Layer 07.5

Bien qu'elle luttât de toutes ses forces pour conserver son calme, ses doigts tremblaient de plus en plus nerveusement sur le stylo tandis qu'elle écrivait des lignes hâtives, et bien peu soignées pour une élève comme elle. Qui donc pourrait reconnaître son écrire fine et déliée au milieu de ces traits maladroits, ces courbes difformes et ces pâtés disgracieux ? Celui qui le pourrait saurait alors immédiatement que sa main était en cet instant bien moins assurée qu'elle n'avait coutume de l'être.

Et pour cause…

Alice avait beau essayer de lutter, rien ne le chassait de ses pensées. Le simple fait de se trouver face aux devoirs qu'il avait donné à la classe pour le lendemain lui ramenait clairement son image devant les yeux. Qu'elle les ferme ou les garde ouverts, cela n'avait pas d'importance. Elle le voyait aussi distinctement que s'il avait été en face d'elle en ce moment précis. Dans l'intimité douillette de sa chambre à coucher. Et à cette seule idée, elle en perdait toute contenance…

Quoi qu'elle fît, elle ne pouvait cesser de penser au sérieux de son beau visage, à ses yeux doux derrière son regard attentif et parfois sévère. Elle pouvait entendre distinctement le son de sa voix, comme lorsqu'il lui adressait la parole en classe pour l'interroger, lui enseigner quelque chose ou, mieux encore, pour lui offrir la consécration ultime de la féliciter, de l'encourager à continuer de faire de son mieux… S'apercevait‑il du bonheur et de l'immense fierté qu'elle ressentait lorsqu'il la complimentait pour son travail ?... A chaque fois elle se trouvait un peu dans l'embarras, car elle sentait cette émotion lui illuminer le visage au point de lui brûler les joues… L'avait‑il déjà remarqué ? Il ne faisait sûrement pas attention à elle à ce point‑là… A cette immense joie se mêlait toujours en elle la crainte de faire une mauvaise chute au moment de se rasseoir, voire de n'en être capable du tout, tellement ces moments pouvaient la faire se sentir éblouie et maladroite…

Elle en mourrait sûrement de honte si cela venait à se savoir qu'elle éprouvait de tels sentiments pour lui… Que lorsqu'elle pensait à lui dans sa chambre, elle…

Elle essayait encore de continuer à écrire comme si de rien n'était. S'il la félicitait demain pour le travail qu'elle était en train d'accomplir, ce serait son ultime récompense. Elle devait tenir bon, quoi qu'il en coûte. Elle devait rester concentrée et poursuivre son travail. Il fallait qu'elle continue ses exercices le plus studieusement possible, comme une bonne élève se doit de le faire. Alice devait répondre correctement aux questions, une par une, sans laisser quoi que ce soit interférer avec le cours de ses pensées.
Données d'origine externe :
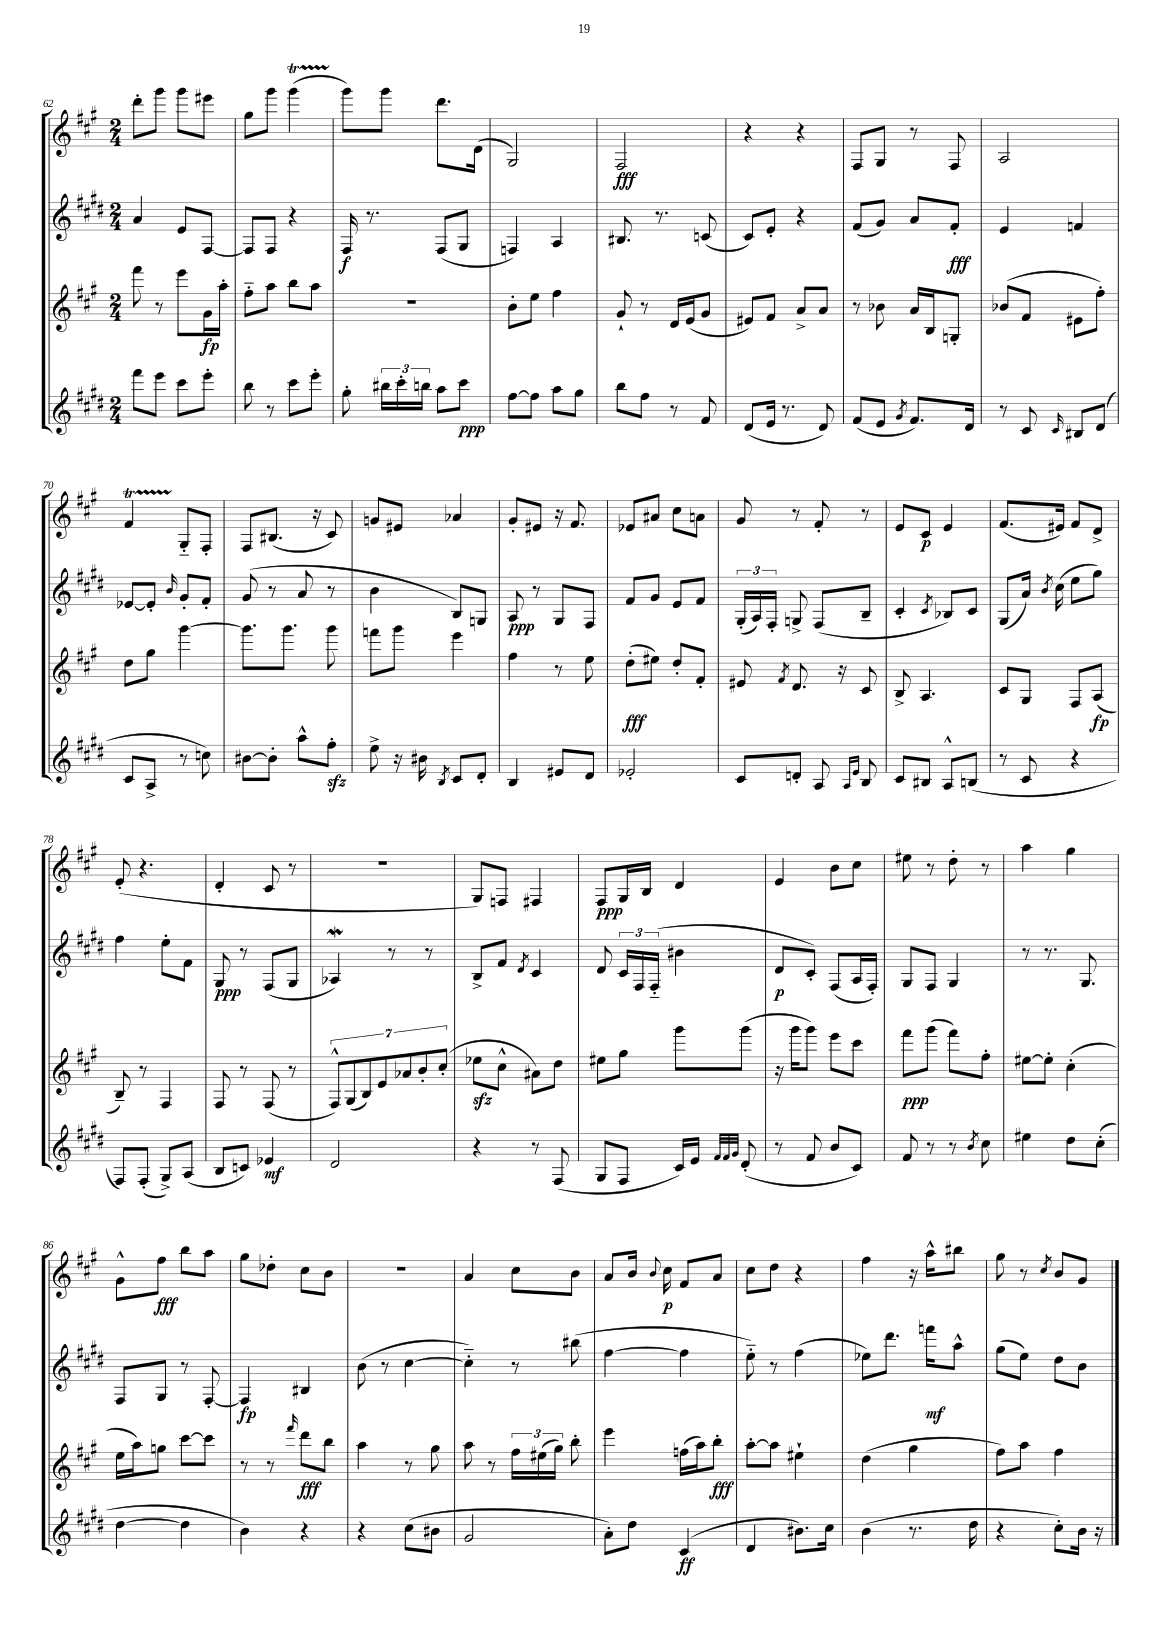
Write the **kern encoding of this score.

**kern	**kern	**kern	**kern
*staff4	*staff3	*staff2	*staff1
*clefG2	*clefG2	*clefG2	*clefG2
*k[f#c#g#d#]	*k[f#c#g#]	*k[f#c#g#d#]	*k[f#c#g#]
*M2/4	*M2/4	*M2/4	*M2/4
8fff#	8fff#	4a	8ddd'
8eee	8r	.	8ggg#
8ccc#	8eee	8e	8ggg#
8eee'	16g#	[8F#	8eee#
.	16aa'	.	.
=	=	=	=
8bb	8ff#'~	8F#]	8gg#
8r	8aa	8F#	8ggg#
8ccc#	8bb	4r	(4ggg#
8eee'	8aa	.	.
=	=	=	=
8gg#'	2r	16F#	8ggg#)
.	.	8.r	.
24bb#	.	.	8ggg#
24ccc#'	.	.	.
24bb	.	.	.
8aa	.	(8F#	8.ddd
8ccc#	.	8G#	.
.	.	.	(16d
=	=	=	=
[8ff#	8b'	4F)	2G#)
8ff#]	8ee	.	.
8aa	4ff#	4A	.
8gg#	.	.	.
=	=	=	=
8bb	8g#`	8.B#	2F#
8ff#	8r	.	.
.	.	8.r	.
8r	16d	.	.
.	(16e	.	.
8f#	8g#	(8c	.
=	=	=	=
(8d#	8e#)	8c#)	4r
16e	8f#	8e'	.
8.r	.	.	.
.	8a^	4r	4r
8d#)	8a	.	.
=	=	=	=
(8f#	8r	(8f#	8F#
8e	8b-	8g#)	8G#
8qg#	.	.	.
8.f#)	16a	8a	8r
.	16B	.	.
.	8G'	8f#'	8F#
16d#	.	.	.
=	=	=	=
8r	(8b-	4e	2A
8c#	8f#	.	.
16qqc#	.	.	.
8B#	8e#	4f	.
(8d#	8ff#')	.	.
=	=	=	=
8c#	8dd	[8e-	4f#
8A^	8gg#	8e-']	.
.	.	16qqb	.
8r	[4ggg#	8g#'	8G#'~
8cc)	.	8f#'	8F#'
=	=	=	=
[8b#	8.ggg#]	(8g#	8F#
8b#']	.	8r	(8.B#
.	8.ggg#	.	.
8aa^^	.	8a	.
.	.	.	16r
8ff#'	8ggg#	8r	8c#)
=	=	=	=
8ee^	8fff	4b	8g
16r	8ggg#	.	8e#
16b#	.	.	.
8qB	.	.	.
8c#	4eee	8B)	4a-
8d#'	.	8G	.
=	=	=	=
4B	4ff#	8A	8g#'
.	.	8r	8e#
8e#	8r	8G#	16r
.	.	.	8.f#
8d#	8ee	8F#	.
=	=	=	=
2e-'	(8dd'	8f#	8e-
.	8ee#)	8g#	8a#
.	8dd'	8e	8cc#
.	8f#'	8f#	8a
=	=	=	=
8c#	8e#	(24G#'	8g#
.	.	24A)	.
.	.	24F#'	.
.	8qf#	.	.
8d'	8.d	8G^	8r
8A	.	(8F#	8f#'
.	16r	.	.
16qqA	.	.	.
16qqe	.	.	.
8B	8c#	8B~	8r
=	=	=	=
8c#	8B^	4c#'	8e
8B#	4.A	.	8c#
.	.	8qc#	.
8A^^	.	8B-)	4e
(8B	.	8c#	.
=	=	=	=
8r	8c#	(8G#	(8.f#
8c#	8G#	16a)	.
.	.	8qb	.
.	.	(16cc#	16e#)
4r	8F#	8ee	8f#
.	(8A	8gg#)	8d^
=	=	=	=
8F#)	8B~)	4ff#	(8e'
(8F#'	8r	.	4.r
8G#^)	4F#	8ee'	.
(8A	.	8f#	.
=	=	=	=
8B	8F#	8G#	4d'
8c)	8r	8r	.
4e-	(8F#	(8F#	8c#
.	8r	8G#	8r
=	=	=	=
2d#	14F#^^)	4A-)	2r
.	(14G#	.	.
.	14B)	.	.
.	14e	.	.
.	.	8r	.
.	14a-	.	.
.	14b'	.	.
.	.	8r	.
.	(14cc#'	.	.
=	=	=	=
4r	8ee-	8B^	8G#)
.	8cc#^^	8f#	8F
.	.	8qd#	.
8r	8a#)	4c#	4F#
(8F#	8dd	.	.
=	=	=	=
8G#	8ee#	8d#	8F#
8F#	8gg#	24c#	16G#
.	.	24F#	.
.	.	.	16B
.	.	(24F#'~	.
16c#)	8ggg#	4b#	4d
16e	.	.	.
32qqf#	.	.	.
32qqf#	.	.	.
32qqg#	.	.	.
(8d#'	(8ggg#	.	.
=	=	=	=
8r	16r	8d#	4e
.	16ggg#	.	.
8f#	8ggg#)	8c#')	.
8b	8eee	(8F#	8b
8c#)	8ccc#	16A	8cc#
.	.	16F#')	.
=	=	=	=
8f#	8fff#	8G#	8ee#
8r	(8ggg#	8F#	8r
8r	8fff#)	4G#	8dd'
8qb	.	.	.
8cc#	8ff#'	.	8r
=	=	=	=
4ee#	[8ee#	8r	4aa
.	8ee#']	8.r	.
8dd#	(4cc#'	.	4gg#
.	.	8.G#	.
(8cc#'	.	.	.
=	=	=	=
[4dd#	16ee	8F#	8g#^^
.	16aa)	.	.
.	8gg	8G#	8ff#
4dd#]	[8ccc#	8r	8bb
.	8ccc#]	[8F#'	8aa
=	=	=	=
4b)	8r	4F#]	8gg#
.	8r	.	8dd-'
.	16qqfff#	.	.
4r	8ddd	4B#	8cc#
.	8bb	.	8b
=	=	=	=
4r	4aa	(8b	2r
.	.	8r	.
(8cc#	8r	[4cc#	.
8b#	8gg#	.	.
=	=	=	=
2g#	8aa	4cc#'~])	4a
.	8r	.	.
.	24ff#	8r	8cc#
.	(24ee#	.	.
.	24gg#)	.	.
.	8bb'	(8bb#	8b
=	=	=	=
8a')	4eee	[4ff#	8a
8dd#	.	.	16b
.	.	.	8qqb
.	.	.	16cc#
(4c#	(16ff	4ff#]	8f#
.	16aa)	.	.
.	8bb'	.	8a
=	=	=	=
4d#	[8aa'	8ee'~)	8cc#
.	8aa]	8r	8dd
8.b#)	4ee#`	(4ff#	4r
16cc#	.	.	.
=	=	=	=
(4b	(4dd	8ee-)	4ff#
.	.	8.ddd#	.
8.r	4gg#	.	16r
.	.	16fff	16aa^^
.	.	8aa^^	8bb#
16dd#	.	.	.
=	=	=	=
4r	8ff#)	(8gg#	8gg#
.	8aa	8ee)	8r
.	.	.	8qcc#
8cc#')	4ff#	8dd#	8b
16b	.	8b	8g#
16r	.	.	.
==	==	==	==
*-	*-	*-	*-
Mais son cœur ne l'entendait pas de cette oreille. Il continuait de battre de plus en plus fort alors que ses yeux parcouraient les consignes, faisant preuve de bien moins d'attention que d'ordinaire. De peser dans sa poitrine alors que ses doigts, chaque seconde plus fébriles, peinaient à tenir son stylo qu'elle déplaçait par à‑coups saccadés sur la page de son cahier. Ses battements sourds inondaient son corps de tremblements irrépressibles, son corps secoué comme si la pièce subissait un séisme. Mais rien ne bougeait, rien d'autre qu'elle, penchée sur son bureau, l'ombre insaisissable d'une grimace sur le visage et quelques gouttes de sueur sur son front dissimulant mal le trouble qui prenait possession d'elle tandis que ses pensées se refusaient obstinément à se défaire de ses souvenirs, de ses rêves de lui…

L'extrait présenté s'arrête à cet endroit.